An illustration from Der kleine König

The birth of their daughter inspired Pellar to create the illustrations for the children‘s book Der kleine König (The Little King), published by George Dietrich in 1909 and widely considered to be one of the finest and most original children’s books of Jugendstil, the German equivalent of Art Nouveau. The text for Der kleine König was written by the art critic Fritz von Ostini, whose influence and contacts helped in the early success of the book, which was translated into several languages including English.

Pellar's fairy tale characters in rococo costumes fascinated Grand-Duke Ernest-Louis of Hesse (Landgraf Ernst-Ludwig in German, a grandson of Queen Victoria and a noted art collector), who in 1899 had established an artists’ colony on Mathildenhöhe in Darmstadt. Pellar first worked in Darmstadt in 1911, and though never permanently based in the Mathildenhöhe colony was a key member of the group. The publisher Gustav Bock bought several Pellar paintings in 1912, and the Essen banker Fritz von Waldthausen commissioned Pellar and the architect Edmund Körner to create wall paintings for the music rooms of his two villas.
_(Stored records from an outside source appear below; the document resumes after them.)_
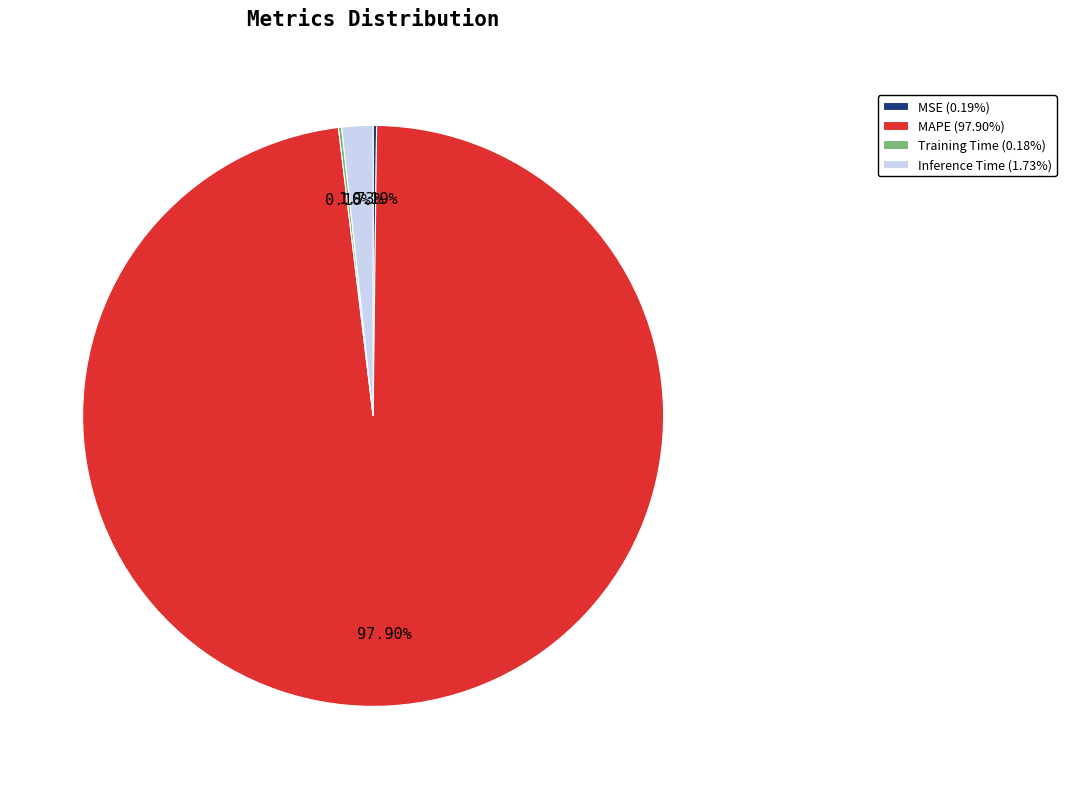

Does any single category account for the majority?

Yes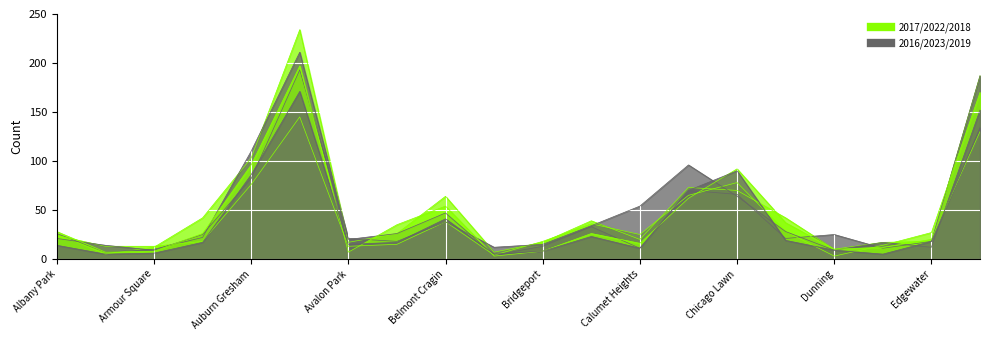

Reading right to left, what are all the values shown in this chart?

2017: 187	18	17	10	42	70	73	20	39	17	7	64	26	17	234	103	42	12	5	26
2016: 187	18	11	25	21	66	70	11	33	13	4	47	26	20	211	110	22	10	7	26
2022: 170	27	14	3	28	78	65	25	36	18	4	38	15	13	145	76	18	13	13	24
2023: 152	12	17	9	28	64	96	54	34	15	12	38	18	21	193	82	25	9	14	21
2018: 130	20	12	10	37	92	62	16	26	8	3	54	35	7	197	96	26	8	7	28
2019: 134	18	5	9	19	90	70	11	23	8	5	41	17	15	171	86	17	6	5	14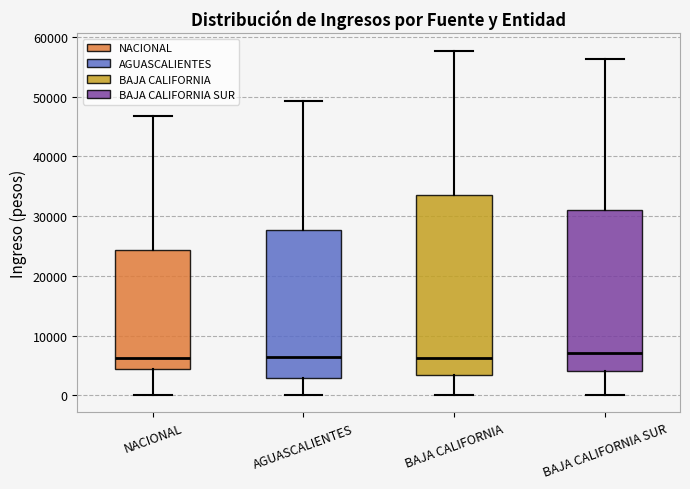

Reading left to right, transcribe this box plot: for each box, give where its median line is, the range the box spans, and where its two whiskers end, as read against the y-axis. The values are not printed on the chart, so give them approximately, as read against the axis.

NACIONAL: median 6000, box 4000 to 24000, whiskers 0 to 47000
AGUASCALIENTES: median 6000, box 3000 to 28000, whiskers 0 to 49000
BAJA CALIFORNIA: median 6000, box 3000 to 33000, whiskers 0 to 58000
BAJA CALIFORNIA SUR: median 7000, box 4000 to 31000, whiskers 0 to 56000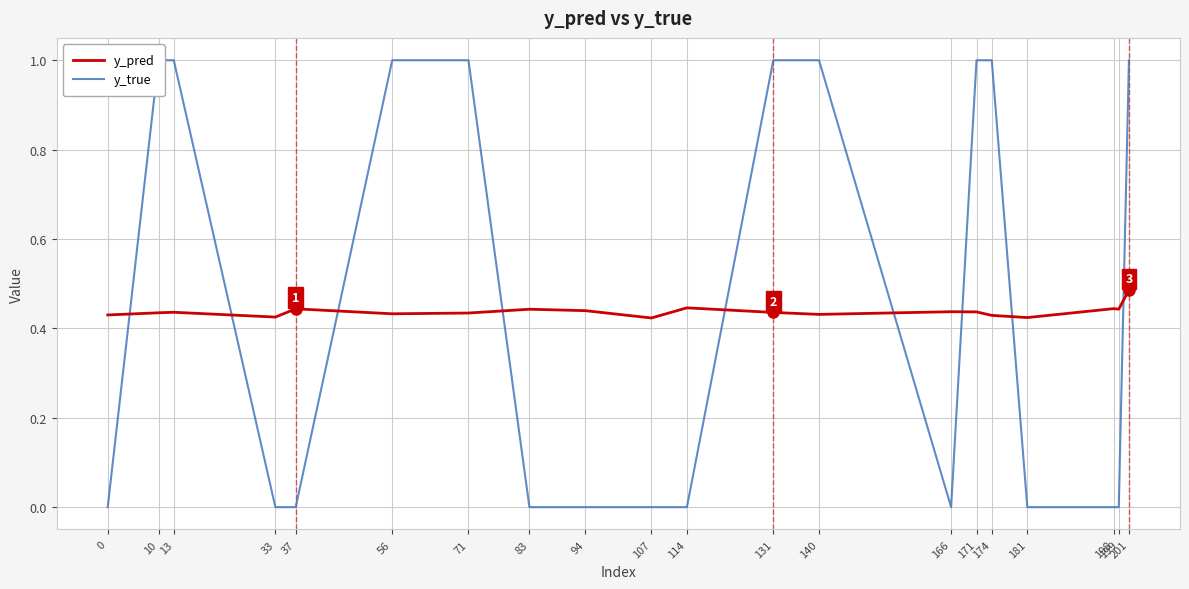

Reading right to left, transcribe all the data shown in this chart.

y_pred: 201=0.5	199=0.4	198=0.4	181=0.4	174=0.4	171=0.4	166=0.4	140=0.4	131=0.4	114=0.4	107=0.4	94=0.4	83=0.4	71=0.4	56=0.4	37=0.4	33=0.4	13=0.4	10=0.4	0=0.4
y_true: 201=1.0	199=0.0	198=0.0	181=0.0	174=1.0	171=1.0	166=0.0	140=1.0	131=1.0	114=0.0	107=0.0	94=0.0	83=0.0	71=1.0	56=1.0	37=0.0	33=0.0	13=1.0	10=1.0	0=0.0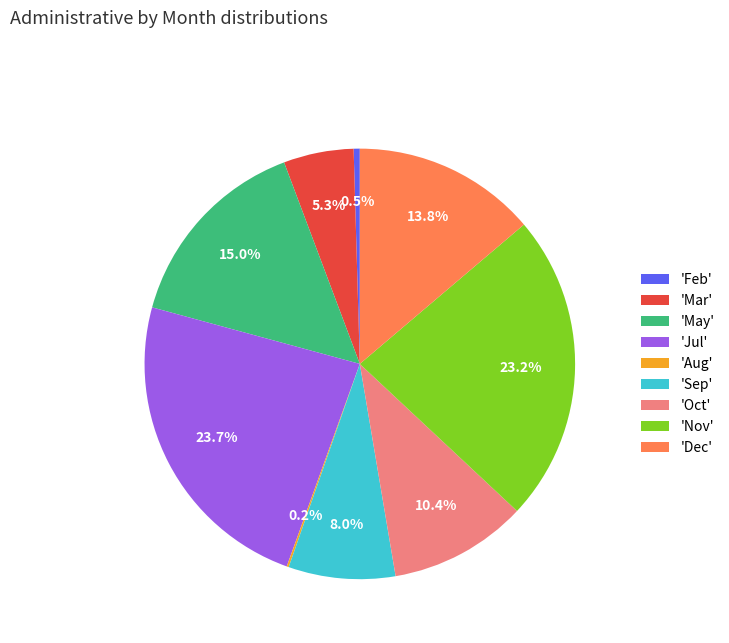

Which category has the biggest portion of the pie?

'Jul'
Junge Frau und Flöte spielender Faun (Young Woman and Flute-playing Faun), 1924

In November 1914 Pellar was appointed professor at Mathildenhöhe, but the heyday of the colony ended with the First World War. The nobility was abolished after the end of the war, and the Grand-Duke abdicated, though as we know from the Flamingo portfolio he and Pellar remained close. During the years of the Weimar Republic orders fell as the rococo style went out of fashion, and Pellar based himself in Frankfurt. He continued to paint, his canvases often featuring dancers, outdoor picnics, and young women being entertained by fauns. He also created magazine and advertising illustrations, and for a while became art consultant at the automobile company Opel.

Sommerträumerei (Summer Reverie), 1927

In 1933 the family left Germany for Vienna, as Stefanie was Jewish according to Nazi criteria, but in 1938 he was also banned from working in Austria, and during the war his sister contributed to the Pellars’ maintenance. They remained in Vienna after the war, and Hanns produced nothing more during the last thirty years of his life.